(Recorded data)
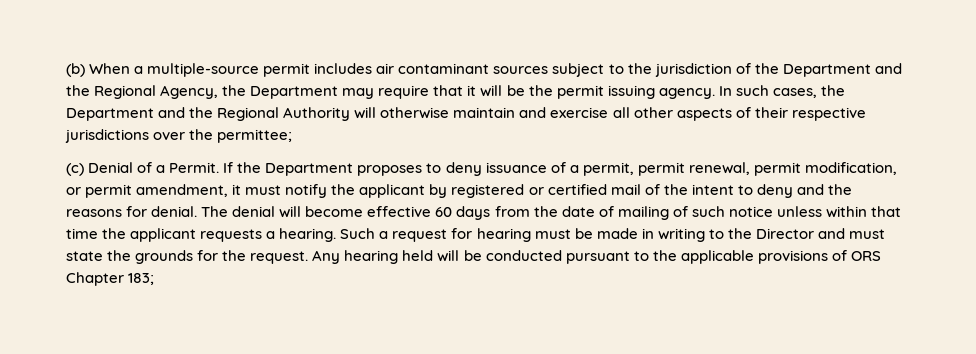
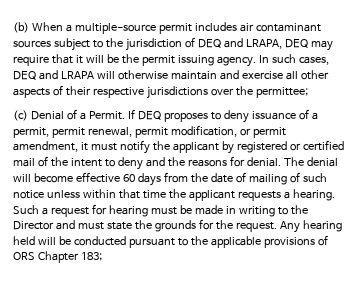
[754,63,902,77] [66,85,339,99] the Department and the Regional Agency, the Department -> [197,38,308,49] DEQ and LRAPA, DEQ
[820,85,845,96] [66,107,351,121] the Department and the Regional Authority -> [13,70,94,80] DEQ and LRAPA
[237,162,354,176] the Department -> [137,111,161,120] DEQ

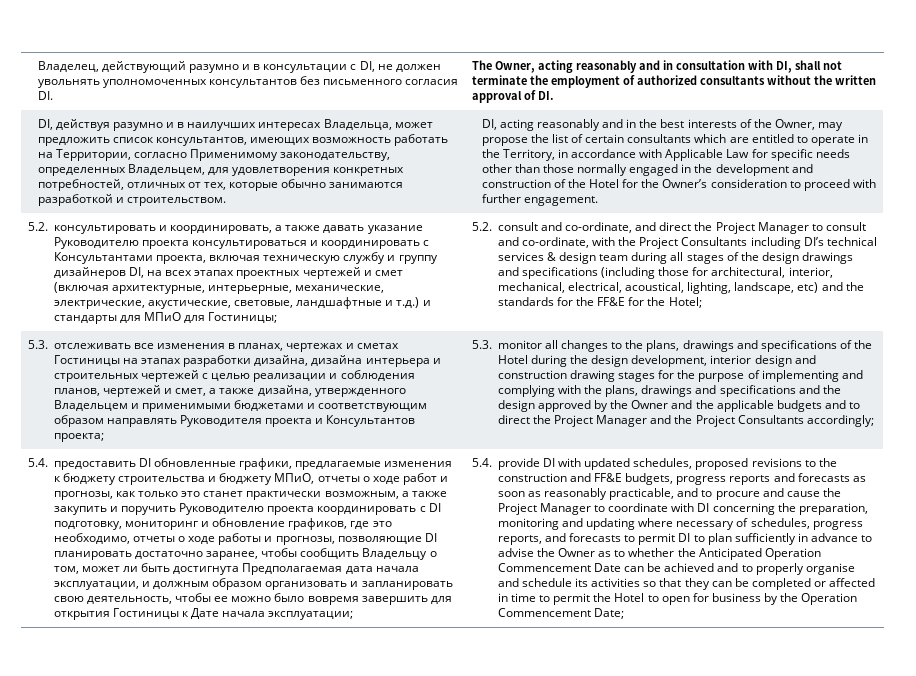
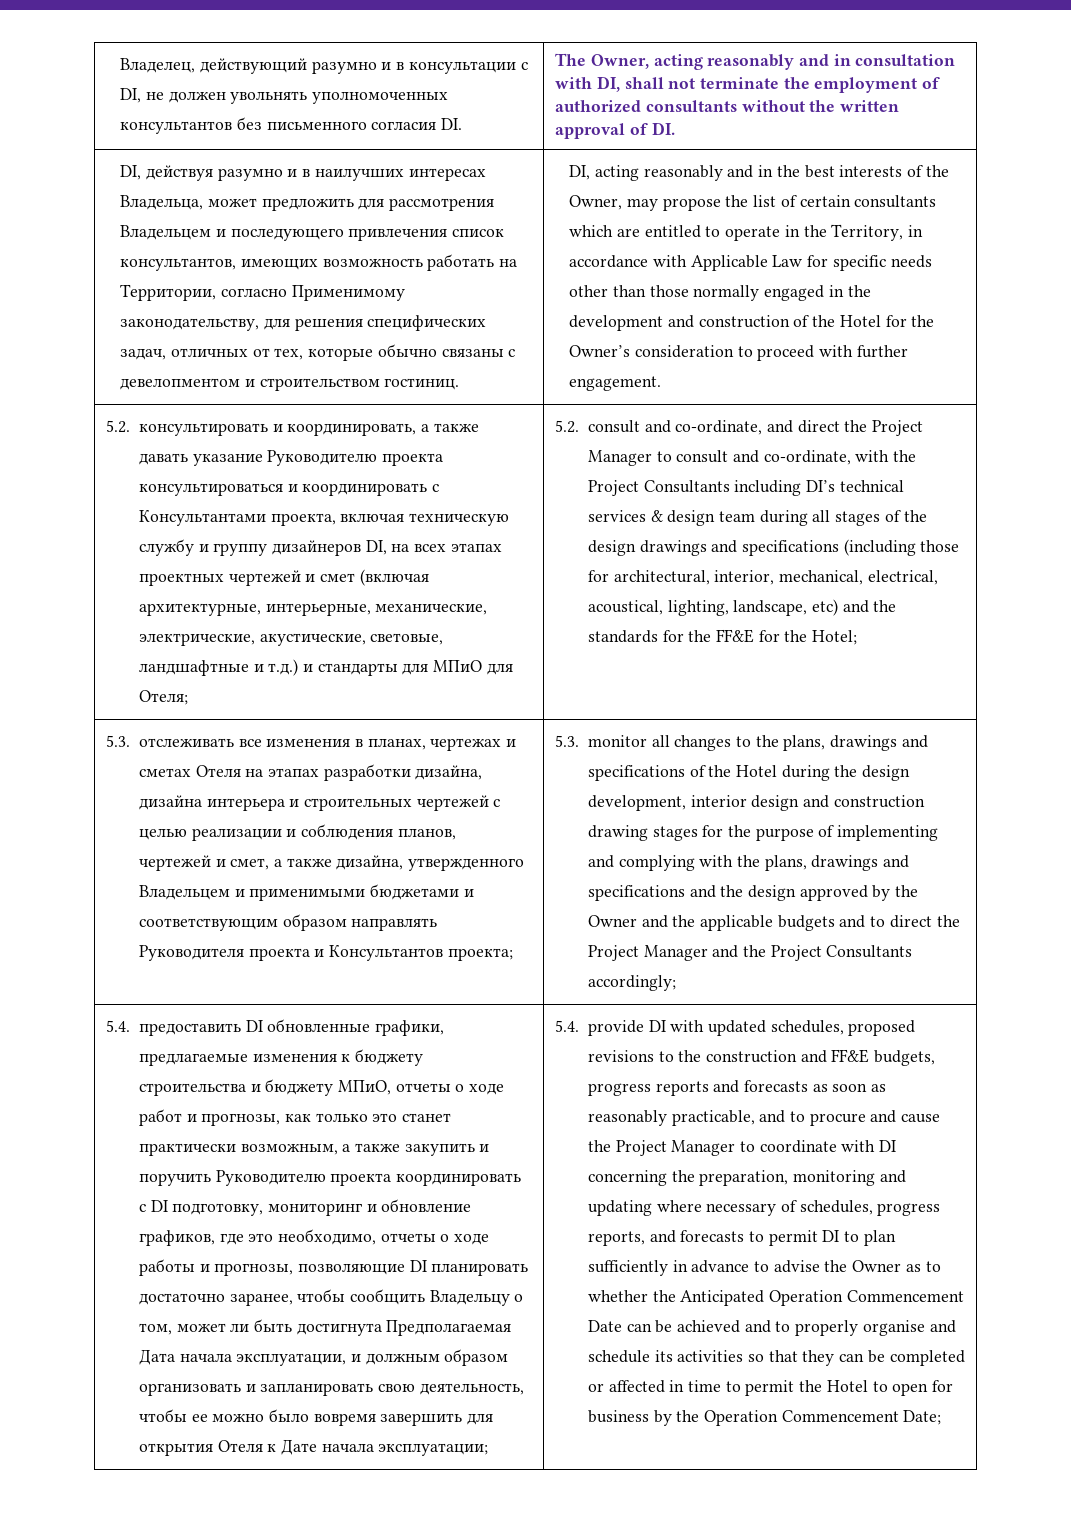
(110, 141) none -> [358,198,495,211] [120,225,448,241] для рассмотрения Владельцем и последующего привлечения
[37,164,405,176] [37,179,124,191] определенных Владельцем, для удовлетворения конкретных потребностей, -> [264,315,487,331] [120,348,167,360] для решения специфических задач,
[329,182,404,188] [37,194,227,206] занимаются разработкой и строительством. -> [441,349,516,357] [120,378,460,391] связаны с девелопментом и строительством гостиниц.
[208,312,278,323] Гостиницы; -> [138,690,188,705] Отеля;
[53,355,120,366] Гостиницы -> [195,765,241,777] Отеля
[345,566,373,574] дата -> [138,1349,175,1365] Дата
[113,608,180,619] Гостиницы -> [217,1440,263,1452] Отеля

→ **TASK REQUIREMENTS**:
Print each entry above exactly. The pictures should not be printed.

→ **COMPLETED TASK**:
[754,63,902,77] [66,85,339,99] the Department and the Regional Agency, the Department -> [197,38,308,49] DEQ and LRAPA, DEQ
[820,85,845,96] [66,107,351,121] the Department and the Regional Authority -> [13,70,94,80] DEQ and LRAPA
[237,162,354,176] the Department -> [137,111,161,120] DEQ

(110, 141) none -> [358,198,495,211] [120,225,448,241] для рассмотрения Владельцем и последующего привлечения
[37,164,405,176] [37,179,124,191] определенных Владельцем, для удовлетворения конкретных потребностей, -> [264,315,487,331] [120,348,167,360] для решения специфических задач,
[329,182,404,188] [37,194,227,206] занимаются разработкой и строительством. -> [441,349,516,357] [120,378,460,391] связаны с девелопментом и строительством гостиниц.
[208,312,278,323] Гостиницы; -> [138,690,188,705] Отеля;
[53,355,120,366] Гостиницы -> [195,765,241,777] Отеля
[345,566,373,574] дата -> [138,1349,175,1365] Дата
[113,608,180,619] Гостиницы -> [217,1440,263,1452] Отеля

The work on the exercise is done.